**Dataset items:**
.....

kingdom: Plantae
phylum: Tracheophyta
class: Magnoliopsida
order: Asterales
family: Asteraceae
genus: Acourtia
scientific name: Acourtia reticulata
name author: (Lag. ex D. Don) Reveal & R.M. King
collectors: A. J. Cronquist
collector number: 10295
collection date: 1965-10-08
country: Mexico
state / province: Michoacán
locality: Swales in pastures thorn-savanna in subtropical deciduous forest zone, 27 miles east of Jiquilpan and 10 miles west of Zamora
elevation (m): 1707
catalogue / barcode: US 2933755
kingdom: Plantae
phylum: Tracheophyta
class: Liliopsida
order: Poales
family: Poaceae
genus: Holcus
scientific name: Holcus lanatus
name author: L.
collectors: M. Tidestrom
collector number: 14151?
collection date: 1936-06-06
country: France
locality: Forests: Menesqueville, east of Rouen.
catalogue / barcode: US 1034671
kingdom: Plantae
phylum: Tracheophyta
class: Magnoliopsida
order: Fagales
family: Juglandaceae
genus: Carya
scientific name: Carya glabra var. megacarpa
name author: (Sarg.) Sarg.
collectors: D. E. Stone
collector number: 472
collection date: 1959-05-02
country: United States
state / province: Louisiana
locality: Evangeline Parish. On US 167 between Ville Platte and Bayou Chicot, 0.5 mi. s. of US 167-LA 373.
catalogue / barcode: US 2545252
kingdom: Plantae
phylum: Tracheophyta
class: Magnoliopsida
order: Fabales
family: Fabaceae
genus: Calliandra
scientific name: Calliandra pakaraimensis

.....

**INSTRUCTIONS TO FOLLOW:** Copy out every line of the rows above verbatim.

**THE ANSWER:**
kingdom: Plantae
phylum: Tracheophyta
class: Magnoliopsida
order: Asterales
family: Asteraceae
genus: Acourtia
scientific name: Acourtia reticulata
name author: (Lag. ex D. Don) Reveal & R.M. King
collectors: A. J. Cronquist
collector number: 10295
collection date: 1965-10-08
country: Mexico
state / province: Michoacán
locality: Swales in pastures thorn-savanna in subtropical deciduous forest zone, 27 miles east of Jiquilpan and 10 miles west of Zamora
elevation (m): 1707
catalogue / barcode: US 2933755
kingdom: Plantae
phylum: Tracheophyta
class: Liliopsida
order: Poales
family: Poaceae
genus: Holcus
scientific name: Holcus lanatus
name author: L.
collectors: M. Tidestrom
collector number: 14151?
collection date: 1936-06-06
country: France
locality: Forests: Menesqueville, east of Rouen.
catalogue / barcode: US 1034671
kingdom: Plantae
phylum: Tracheophyta
class: Magnoliopsida
order: Fagales
family: Juglandaceae
genus: Carya
scientific name: Carya glabra var. megacarpa
name author: (Sarg.) Sarg.
collectors: D. E. Stone
collector number: 472
collection date: 1959-05-02
country: United States
state / province: Louisiana
locality: Evangeline Parish. On US 167 between Ville Platte and Bayou Chicot, 0.5 mi. s. of US 167-LA 373.
catalogue / barcode: US 2545252
kingdom: Plantae
phylum: Tracheophyta
class: Magnoliopsida
order: Fabales
family: Fabaceae
genus: Calliandra
scientific name: Calliandra pakaraimensis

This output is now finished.